Techniques silencieuses des Témoins de Jéhovah : aussi terrifiante que la maltraitance des enfants

 

Aînés dans ma congrégation savaient qu’il y avait un prédateur dans notre milieu. Mais ils ont menacé de punir ceux qui ont parlé sur

NE PAS UTILISER !!!
Candace Conti comme un enfant. Photo: Candace Conti

Il est vraiment difficile pour les enfants à se exprimer quand ils sont maltraités. Mais les Témoins de Jéhovah font beaucoup plus difficile.

Ils ont une règle « deux des témoins », qui dit que toute personne qui accuse un adulte d’abus doit avoir un deuxième témoin. Se il n’y a pas de deuxième témoin, l’accusateur est puni pour une fausse accusation – le plus souvent en ordonnant qu’aucun témoin peut parler avec ou se associer avec l’accusateur « false ». Cela se appelle dis-fellowshipping. Pour un enfant soulevé seulement avec d’autres témoins, ce était horrible. Même vos parents auraient à vous ignorer. Ce était plus terrifiant que Jonathan.

Ce sont les anciens de ma congrégation qui avait assignées Jonathan de faire équipe avec moi. Lorsque nous nous sommes séparés des autres, il m’a forcé dans son pick-up et nous a conduit à sa maison. Puis il dirait « Jouons ». Ce est arrivé trop de fois. Comme tout le monde dans la congrégation, mes parents aimaient « Brother » Jonathan et lui ont fait confiance dans notre famille.

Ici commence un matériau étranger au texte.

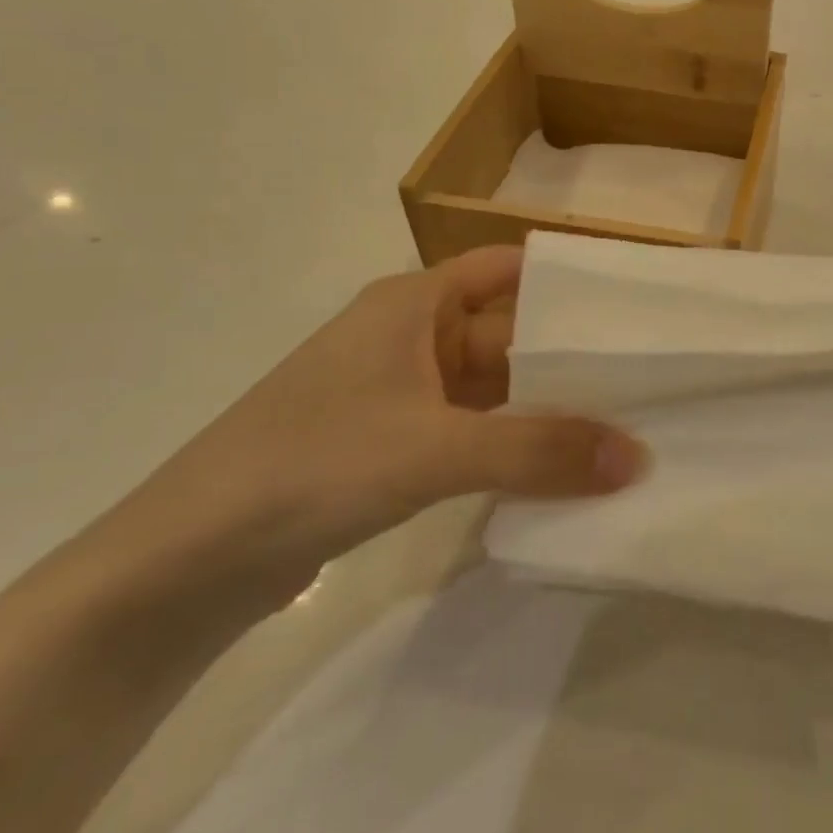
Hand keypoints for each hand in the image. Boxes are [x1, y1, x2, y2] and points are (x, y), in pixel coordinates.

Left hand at [136, 248, 645, 600]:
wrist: (183, 564)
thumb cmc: (310, 466)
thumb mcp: (433, 449)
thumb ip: (538, 450)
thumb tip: (637, 458)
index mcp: (414, 302)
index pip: (511, 268)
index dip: (568, 279)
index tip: (633, 303)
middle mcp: (411, 336)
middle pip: (510, 330)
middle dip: (571, 353)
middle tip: (649, 373)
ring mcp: (401, 393)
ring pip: (494, 385)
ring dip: (547, 403)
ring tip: (624, 420)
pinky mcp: (392, 445)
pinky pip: (473, 428)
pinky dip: (514, 441)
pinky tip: (562, 465)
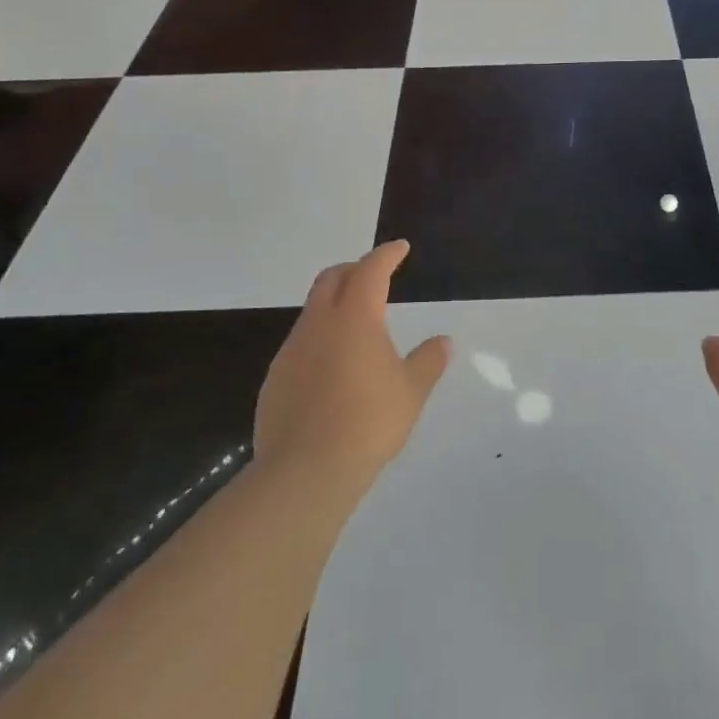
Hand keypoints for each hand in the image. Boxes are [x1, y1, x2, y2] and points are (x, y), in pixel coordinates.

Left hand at [254, 242, 450, 488]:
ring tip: (357, 327)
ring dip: (335, 305)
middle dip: (354, 269)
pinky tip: (333, 369)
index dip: (386, 255)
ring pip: (312, 311)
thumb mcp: (412, 390)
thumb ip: (429, 360)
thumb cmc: (369, 422)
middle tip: (374, 275)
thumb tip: (442, 342)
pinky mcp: (275, 379)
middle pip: (331, 279)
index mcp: (355, 317)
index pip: (371, 270)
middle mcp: (319, 324)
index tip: (400, 248)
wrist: (306, 470)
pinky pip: (300, 344)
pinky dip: (320, 340)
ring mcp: (292, 351)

Mes parents ont été consommés avec de très gros problèmes dans ces années, et plus tard divorcé. Je étais émotionnellement seul – et je voulais être le meilleur témoin de Jéhovah je pourrais être. Ce est pourquoi je suis allé au service de champ – la porte au ministère que les témoins sont connus pour porte.

Ce que mes parents ne savaient pas, ce est que Jonathan avait agressé sexuellement une autre fille dans notre congrégation. Les anciens le savaient et avaient gardé le secret. Ils suivaient les ordres de leaders de la Watchtower, basé au siège mondial à New York, qui en 1989 avait émis une instruction top-secret pour garder connus agresseurs sexuels d’enfants dans les congrégations un secret. Cette instruction est devenu une pièce à mon procès civil.

Les aînés et le Conseil d’administration savions tous que les agresseurs d’enfants se cachent dans les groupes religieux et sont souvent des gens qui sont sympathiques et chaleureux – comme Jonathan. Ils savaient agresseurs seraient probablement le faire à nouveau. Mais ils ont choisi d’ignorer la sécurité des enfants, en faveur de la protection de leur image – et de leur compte bancaire – contre les poursuites. Ce est tout en ce que 1,989 lettre.

Un rapport récent par le Centre de journalisme d’enquête a révélé qu’ils ont continué à émet des directives incitant silence autour de la maltraitance des enfants. Dernière Novembre, les aînés ont été invités à éviter de prendre les affaires criminelles comme la maltraitance des enfants aux autorités. Au lieu de cela, on leur a dit de les gérer en interne dans les comités confidentielles. Le rapport a également montré que les Témoins de Jéhovah évoquent le premier amendement pour cacher les réclamations pour abus sexuel.

Il m’a fallu apprendre sur les autres victimes de Jonathan pour moi de prendre la parole. En 2009, je ai regardé sur la Californie Site loi de Megan , la liste officielle de l’état de délinquants sexuels enregistrés. Là, je ai trouvé qu’il avait été condamné quelques années avant pour avoir agressé sexuellement une autre 8-year-old girl. Je me sentais terriblement coupable que je ne avais pas parlé de lui jusqu’à tôt. Maintenant, je ai besoin d’arrêter les prédateurs de le faire à nouveau.

La seule façon de mettre fin à cet abus est en soulevant ce voile de secret une fois pour toutes.